Required work
Everything in the entries below must be reproduced exactly, except the images.

Extracted material
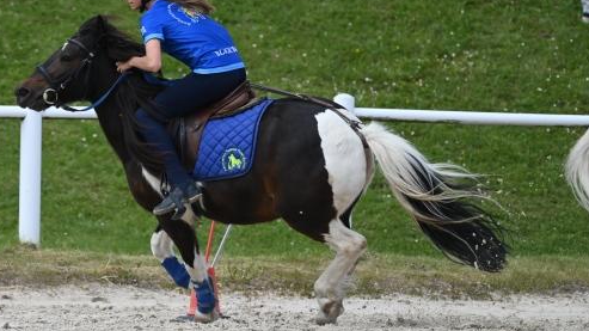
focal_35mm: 680
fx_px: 10617
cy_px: 118
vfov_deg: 1.8
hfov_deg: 3.2
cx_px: 118
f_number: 5.6
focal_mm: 400
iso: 320
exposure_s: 1/1250
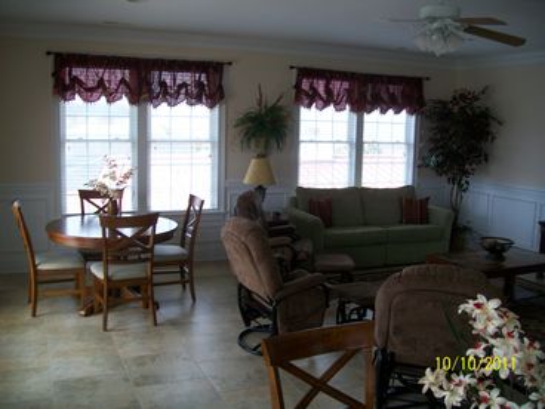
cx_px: 272
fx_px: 535
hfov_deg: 54.0
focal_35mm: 34
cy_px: 204
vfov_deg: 41.8
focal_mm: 6.1
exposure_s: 1/100
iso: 64
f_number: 2.7
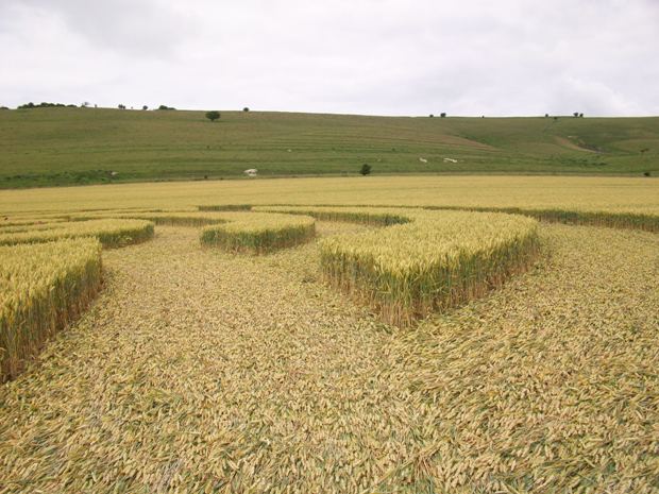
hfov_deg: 56.8
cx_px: 330
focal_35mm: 32
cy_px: 247
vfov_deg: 44.2
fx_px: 609
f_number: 5.5
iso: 64
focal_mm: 5.7
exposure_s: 1/320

Written reply
focal_35mm: 680
fx_px: 10617
cy_px: 118
vfov_deg: 1.8
hfov_deg: 3.2
cx_px: 118
f_number: 5.6
focal_mm: 400
iso: 320
exposure_s: 1/1250
cx_px: 272
fx_px: 535
hfov_deg: 54.0
focal_35mm: 34
cy_px: 204
vfov_deg: 41.8
focal_mm: 6.1
exposure_s: 1/100
iso: 64
f_number: 2.7
hfov_deg: 56.8
cx_px: 330
focal_35mm: 32
cy_px: 247
vfov_deg: 44.2
fx_px: 609
f_number: 5.5
iso: 64
focal_mm: 5.7
exposure_s: 1/320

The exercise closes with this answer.